• **EXERCISE GOAL**: Your answer should be the lines of the listing that contain the word "України".

• **EXTRACTED MATERIAL**:
───

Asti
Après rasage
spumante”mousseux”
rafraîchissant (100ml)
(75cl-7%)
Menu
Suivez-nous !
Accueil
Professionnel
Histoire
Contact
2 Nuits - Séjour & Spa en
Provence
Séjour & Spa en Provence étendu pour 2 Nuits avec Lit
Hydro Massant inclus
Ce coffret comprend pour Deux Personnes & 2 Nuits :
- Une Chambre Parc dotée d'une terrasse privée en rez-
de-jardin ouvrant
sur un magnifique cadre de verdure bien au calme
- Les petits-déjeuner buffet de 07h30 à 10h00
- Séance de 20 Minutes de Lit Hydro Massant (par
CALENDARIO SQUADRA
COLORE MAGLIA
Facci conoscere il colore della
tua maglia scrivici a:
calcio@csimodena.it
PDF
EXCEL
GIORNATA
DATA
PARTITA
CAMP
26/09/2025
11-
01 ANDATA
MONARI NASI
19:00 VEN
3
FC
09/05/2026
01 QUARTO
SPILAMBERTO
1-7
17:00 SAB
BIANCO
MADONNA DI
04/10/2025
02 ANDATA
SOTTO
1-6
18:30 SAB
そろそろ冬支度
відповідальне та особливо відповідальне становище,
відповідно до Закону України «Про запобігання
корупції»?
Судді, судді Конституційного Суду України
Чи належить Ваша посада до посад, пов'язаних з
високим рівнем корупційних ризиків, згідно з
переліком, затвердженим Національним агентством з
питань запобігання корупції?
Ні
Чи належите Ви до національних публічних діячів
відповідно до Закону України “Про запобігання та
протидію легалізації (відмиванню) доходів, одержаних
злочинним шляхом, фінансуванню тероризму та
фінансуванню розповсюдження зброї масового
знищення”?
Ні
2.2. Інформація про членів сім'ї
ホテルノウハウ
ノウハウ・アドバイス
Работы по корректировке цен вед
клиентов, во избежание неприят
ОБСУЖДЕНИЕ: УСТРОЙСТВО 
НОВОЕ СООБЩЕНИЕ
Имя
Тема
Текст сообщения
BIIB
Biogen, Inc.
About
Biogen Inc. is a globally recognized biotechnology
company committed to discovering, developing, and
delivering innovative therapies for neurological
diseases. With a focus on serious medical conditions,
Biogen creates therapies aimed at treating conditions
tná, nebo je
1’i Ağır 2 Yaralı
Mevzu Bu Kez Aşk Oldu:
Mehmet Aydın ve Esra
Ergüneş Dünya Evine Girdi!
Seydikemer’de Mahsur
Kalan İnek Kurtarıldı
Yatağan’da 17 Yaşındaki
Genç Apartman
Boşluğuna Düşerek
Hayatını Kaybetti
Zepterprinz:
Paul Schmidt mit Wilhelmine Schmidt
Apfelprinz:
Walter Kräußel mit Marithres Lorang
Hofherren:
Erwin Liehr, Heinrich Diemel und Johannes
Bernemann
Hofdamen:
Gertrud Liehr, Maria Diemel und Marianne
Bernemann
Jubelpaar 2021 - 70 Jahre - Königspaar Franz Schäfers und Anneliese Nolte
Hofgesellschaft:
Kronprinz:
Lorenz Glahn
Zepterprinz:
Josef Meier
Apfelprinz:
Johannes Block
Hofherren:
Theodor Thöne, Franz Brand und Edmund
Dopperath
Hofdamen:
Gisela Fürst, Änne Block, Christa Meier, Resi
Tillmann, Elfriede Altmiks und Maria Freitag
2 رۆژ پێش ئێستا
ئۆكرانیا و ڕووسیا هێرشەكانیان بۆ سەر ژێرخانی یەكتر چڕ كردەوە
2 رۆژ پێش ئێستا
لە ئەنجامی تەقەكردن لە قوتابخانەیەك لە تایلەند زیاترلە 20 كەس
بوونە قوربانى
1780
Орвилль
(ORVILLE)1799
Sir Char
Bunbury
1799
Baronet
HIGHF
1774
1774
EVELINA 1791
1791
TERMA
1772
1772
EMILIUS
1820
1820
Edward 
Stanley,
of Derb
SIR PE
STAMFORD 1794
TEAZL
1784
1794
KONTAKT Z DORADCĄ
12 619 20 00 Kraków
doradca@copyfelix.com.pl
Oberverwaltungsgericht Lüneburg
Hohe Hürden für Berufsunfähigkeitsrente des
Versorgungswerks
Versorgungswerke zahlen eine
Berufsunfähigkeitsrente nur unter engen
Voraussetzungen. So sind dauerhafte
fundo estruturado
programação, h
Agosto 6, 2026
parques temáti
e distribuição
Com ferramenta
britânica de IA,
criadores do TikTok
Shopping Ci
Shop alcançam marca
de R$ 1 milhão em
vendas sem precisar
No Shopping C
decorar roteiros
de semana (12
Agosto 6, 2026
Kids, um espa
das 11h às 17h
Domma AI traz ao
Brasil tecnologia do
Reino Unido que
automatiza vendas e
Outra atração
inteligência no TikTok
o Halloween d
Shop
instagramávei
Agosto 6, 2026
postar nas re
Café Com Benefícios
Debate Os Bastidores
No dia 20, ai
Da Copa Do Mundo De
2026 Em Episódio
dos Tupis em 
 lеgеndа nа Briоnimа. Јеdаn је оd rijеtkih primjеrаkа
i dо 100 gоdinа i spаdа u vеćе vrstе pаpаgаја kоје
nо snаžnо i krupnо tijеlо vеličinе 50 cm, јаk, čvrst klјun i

───

• **OUTPUT FOR THIS TASK**:
відповідно до Закону України «Про запобігання
Судді, судді Конституційного Суду України
відповідно до Закону України “Про запобігання та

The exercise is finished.